Le 9 décembre 2015, la Commission a adopté une proposition de règlement sur la portabilité des services de contenus en ligne, qui vise à rendre obligatoire la portabilité transfrontière des offres pour une durée limitée. Si les négociations au sein du Conseil ont abouti à un texte respectueux des attentes des consommateurs comme des intérêts des créateurs et des industries culturelles, la phase de trilogue avec le Parlement européen doit encore éviter que le dispositif ne conduise à une remise en cause de la territorialité des droits d'exploitation.
Par ailleurs, le 25 mai 2016 ont été présentées par la Commission européenne une proposition de directive relative à certains aspects des contrats de fourniture de contenus numériques et un règlement visant à interdire le géoblocage et autres formes de discriminations en matière de commerce électronique fondées sur la nationalité ou le lieu de résidence. Ce règlement, s'il exclut les services audiovisuels, concerne la vente de biens culturels « physiques » et pourrait heurter les règles de territorialité du droit d'auteur. En outre, la proposition de directive mérite encore de voir certaines de ses dispositions précisées : la définition des contenus numériques doit viser les supports et non les oeuvres et la notion d'interopérabilité être requalifiée au profit de celle de compatibilité.

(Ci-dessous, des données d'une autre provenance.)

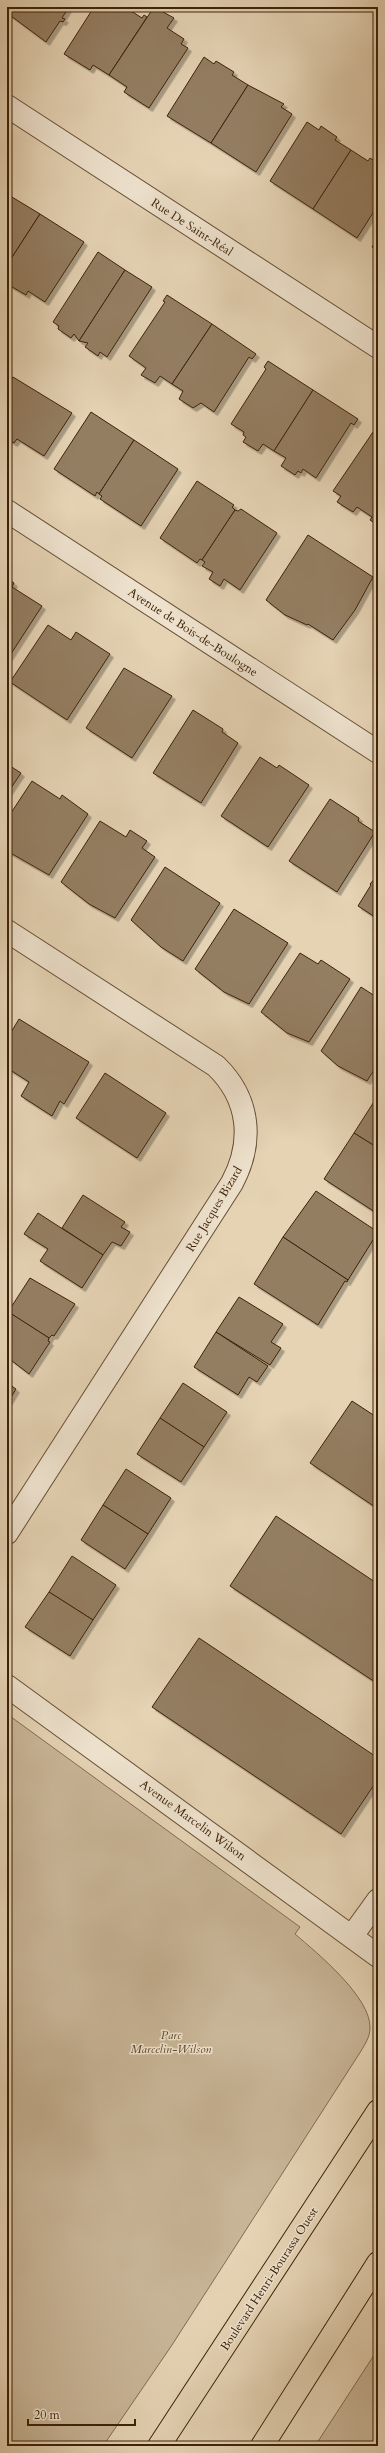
<svg xmlns="http://www.w3.org/2000/svg" width="385" height="2453" viewBox="0 0 385 2453" font-family="Cardo,serif">
<style>
.green{fill:#c8b597;stroke:#826c50}
.building{fill:#947e62;stroke:#3c2209;filter:url(#shadow)}
.lines{fill:none;stroke-linecap:round;stroke-linejoin:round}
.street-casing{stroke:#664e34;stroke-width:24}
.primary-casing{stroke:#3c2209;stroke-width:24}
.street{stroke:#eee2ce;stroke-width:22}
.primary{stroke:#e5d3b4;stroke-width:22}
.labels{text-anchor:middle;stroke-width:3;stroke-linejoin:round;paint-order:stroke}
.street-label{font-size:12px;fill:#3c2209;stroke:#eee2ce}
.park-label{font-size:12px;font-style:italic;fill:#5f472c;stroke:#eee2ce}
</style>
<defs>
<filter id="shadow"><feDropShadow dx="3.5" dy="3.5" stdDeviation="0" flood-color="#0004"/></filter>
</defs>
<rect width="100%" height="100%" fill="#e5d3b4"/>
<filter id="stains"><feTurbulence type="fractalNoise" baseFrequency=".005" numOctaves="4"/><feColorMatrix values="0 0 0 0 .2 0 0 0 0 .09 0 0 0 0 .02 0 0 0 .5 -.17"/></filter>
<radialGradient id="worn" r=".72"><stop offset=".6" stop-color="#630" stop-opacity="0"/><stop offset="1" stop-color="#630" stop-opacity=".3"/></radialGradient>
<g class="green">
<path d="M7 1714 300 1927 295 1934C317 1953 371 1997 370 2028 370 2037 365 2044 361 2051L172 2345 103 2446H7Z"/>
<path d="M378 2349V2446H315Z"/>
</g>
<g class="building">
<path d="M8 7H69L62 18 65 19 63 22 60 21 46 42 7 13Z"/>
<path d="M94 7H129L128 9 142 18 144 15 147 17 109 75 93 65 90 70 64 54Z"/>
<path d="M154 7 174 18 167 28 184 39 181 44 188 48 149 108 124 92 127 87 109 75Z"/>
<path d="M204 57 214 64 216 61 234 72 232 75 248 85 211 143 167 116Z"/>
<path d="M248 85 284 104 281 107 292 114 256 172 211 143Z"/>
<path d="M307 122 319 130 321 126 337 137 335 140 351 150 313 209 270 181Z"/>
<path d="M351 150 368 161 370 158 378 163V205L357 238 313 209Z"/>
<path d="M7 194 40 214 7 265Z"/>
<path d="M40 214 84 242 45 302 28 291 26 295 7 284 10 280 7 279V265Z"/>
<path d="M377 239H378V250L372 247Z"/>
<path d="M98 252 125 270 79 341 74 334 71 338 58 329 59 326 53 322Z"/>
<path d="M125 270 152 287 107 357 100 352 98 356 85 347 88 343 79 341Z"/>
<path d="M167 295 212 324 172 384 160 376 155 383 141 375 146 368 129 356 165 302 163 301Z"/>
<path d="M212 324 256 354 252 359 249 357 214 412 201 403 193 408 179 399 183 391 172 384Z"/>
<path d="M268 361 313 390 274 451 263 444 258 451 243 442 246 437 243 435 244 432 231 424 266 369 264 367Z"/>
<path d="M13 377 72 413 44 456 17 439 14 443 7 439V387Z"/>
<path d="M313 390 358 419 354 425 351 423 316 478 303 469 301 473 298 471 295 475 281 466 286 458 274 451Z"/>
<path d="M91 412 134 440 99 494 97 492 95 496 54 469Z"/>
<path d="M373 432 378 435V514L373 522 370 520 372 517 357 507 353 512 337 502 341 496 333 491Z"/>
<path d="M134 440 178 469 141 526 100 499 102 496 99 494Z"/>
<path d="M197 481 234 505 232 507 235 510 202 560 200 559 197 563 160 538Z"/>
<path d="M241 509 277 533 240 590 224 579 220 586 209 579 213 572 202 566 205 562 202 560 235 510 238 511Z"/>
<path d="M378 514V521L376 525 373 522Z"/>
<path d="M308 535 373 577 355 610 333 640 308 624 307 625 285 615 266 600Z"/>
<path d="M7 578 14 583 12 587 42 606 7 660Z"/>
<path d="M48 625 71 640 76 632 110 654 67 720 10 682Z"/>
<path d="M124 668 172 696 132 758 86 728Z"/>
<path d="M193 710 223 729 222 732 238 743 201 803 153 773Z"/>
<path d="M260 757 277 768 279 765 309 785 268 847 221 816Z"/>
<path d="M7 764 21 773 7 794Z"/>
<path d="M32 781 60 799 62 795 88 814 49 875 7 851V819Z"/>
<path d="M330 799 359 818 358 821 375 832 337 892 289 861Z"/>
<path d="M100 821 126 837 130 830 147 841 142 848 155 857 115 918 89 904 61 882Z"/>
<path d="M165 867 220 903 183 961 161 947 131 920Z"/>
<path d="M378 875V919L358 906 371 885 370 884Z"/>
<path d="M234 909 288 943 249 1004 224 992 195 969Z"/>
<path d="M300 953 318 964 321 960 350 979 309 1042 287 1033 261 1012Z"/>
<path d="M361 987 378 998V1064L367 1081 338 1066 321 1051Z"/>
<path d="M19 1019 89 1062 64 1104 60 1101 52 1116 21 1096 29 1082 7 1068V1039Z"/>
<path d="M105 1073 166 1113 137 1158 76 1118Z"/>
<path d="M377 1097 378 1098V1148L354 1133Z"/>
<path d="M354 1133 378 1148V1214L324 1179Z"/>
<path d="M316 1191 378 1232 348 1280 283 1237Z"/>
<path d="M83 1195 125 1222 121 1227 130 1232 121 1246 112 1242 103 1255 62 1228Z"/>
<path d="M38 1213 103 1255 82 1288 40 1261 48 1249 24 1234Z"/>
<path d="M283 1237 348 1280 347 1282 345 1281 318 1325 254 1284Z"/>
<path d="M30 1278 75 1304 54 1336 52 1335 49 1338 8 1312Z"/>
<path d="M239 1297 283 1324 271 1342 281 1348 270 1365 216 1332Z"/>
<path d="M7 1311 49 1338 48 1341 50 1342 29 1374 7 1357Z"/>
<path d="M216 1332 268 1366 257 1382 249 1377 238 1395 194 1367Z"/>
<path d="M7 1383 16 1389 7 1404Z"/>
<path d="M183 1383 227 1412 204 1447 160 1418Z"/>
<path d="M352 1401 378 1418V1509L310 1463Z"/>
<path d="M160 1418 204 1447 181 1482 137 1454Z"/>
<path d="M126 1469 171 1498 148 1534 103 1505Z"/>
<path d="M103 1505 148 1534 125 1569 81 1540Z"/>
<path d="M276 1516 378 1584V1684L230 1586Z"/>
<path d="M72 1556 116 1585 93 1620 49 1592Z"/>
<path d="M49 1592 93 1620 70 1656 25 1627Z"/>
<path d="M199 1638 378 1758V1779L341 1834 152 1707Z"/>
</g>
<g class="lines">
<g class="street-casing">
<g id="street">
<path d="M7 106 378 347"/>
<path d="M7 511 378 752"/>
<path d="M7 931 216 1066C250 1099 254 1142 232 1183L7 1533"/>
<path d="M7 1686 378 1956"/>
<path d="M352 1936 378 1900"/>
</g>
</g>
<g class="primary-casing">
<g id="primary">
<path d="M159 2446 378 2111"/>
<path d="M262 2446 378 2263"/>
</g>
</g>
<use href="#street" class="street"/>
<use href="#primary" class="primary"/>
</g>
<g class="labels">
<g class="street-label">
<text transform="translate(192 227) rotate(33)" y="4">Rue De Saint-Réal</text>
<text transform="translate(193 632) rotate(33)" y="4">Avenue de Bois-de-Boulogne</text>
<text transform="translate(214 1209) rotate(-59)" y="4">Rue Jacques Bizard</text>
<text transform="translate(193 1820) rotate(36)" y="4">Avenue Marcelin Wilson</text>
<text transform="translate(269 2279) rotate(-57)" y="4">Boulevard Henri-Bourassa Ouest</text>
</g>
<g class="park-label">
<text x="171" y="2039">Parc<tspan x="171" dy="14">Marcelin-Wilson</tspan></text>
</g>
</g>
<rect width="385" height="2453" fill="none" stroke="#e5d3b4" stroke-width="24"/>
<rect x="8" y="8" width="369" height="2437" fill="none" stroke="#3c2209" stroke-width="2"/>
<rect x="12" y="12" width="361" height="2429" fill="none" stroke="#3c2209"/>
<path d="M28 2419v6h107v-6" fill="none" stroke="#3c2209" stroke-width="2"/>
<text x="34" y="2419" font-size="12" fill="#3c2209" stroke="#eee2ce" stroke-width="3" paint-order="stroke">20 m</text>
<rect width="100%" height="100%" filter="url(#stains)"/>
<rect width="100%" height="100%" fill="url(#worn)"/>
</svg>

Enfin, un contentieux en cours auprès de la DG Concurrence pourrait contribuer à aggraver les conséquences du règlement « câble et satellite ». Il est reproché à la chaîne Sky UK et à plusieurs studios américains d'inclure dans leurs accords de licences des clauses d'exclusivité territoriales impliquant l'interdiction des ventes « passives ». La DG Concurrence pourrait prochainement remettre en cause les exclusivités territoriales accordées aux diffuseurs. Le système de financement des oeuvres, dont les diffuseurs constituent un rouage essentiel, pourrait s'en trouver gravement affaibli. Pire, la liberté contractuelle promise par le règlement « câble et satellite », seule limite à une remise en cause brutale du principe de la territorialité des droits, serait compromise.
Dans la mesure où la forme juridique choisie par la Commission est celle du règlement, qui n'offre aucune souplesse de transposition, il n'est guère d'autre solution que de supprimer l'article concerné.
Grâce à une mobilisation forte des défenseurs du droit d'auteur, la réforme envisagée est finalement moins ambitieuse que ce qui était craint. Pour autant, les négociations, qui ont débuté au Parlement européen, demeurent cruciales pour que nul dispositif ne vienne affaiblir un système de financement déjà fragilisé. Les créateurs doivent se voir offrir une juste rémunération et une protection efficace, notamment contre le vol que constitue le piratage. Il en va de la défense de la diversité linguistique et culturelle et du rôle de la France en soutien des auteurs et des industries culturelles.
Dans cette perspective, les principes fixés par la commission des affaires européennes constituent un rappel utile et je vous proposerai d'adopter sans modification la proposition de résolution.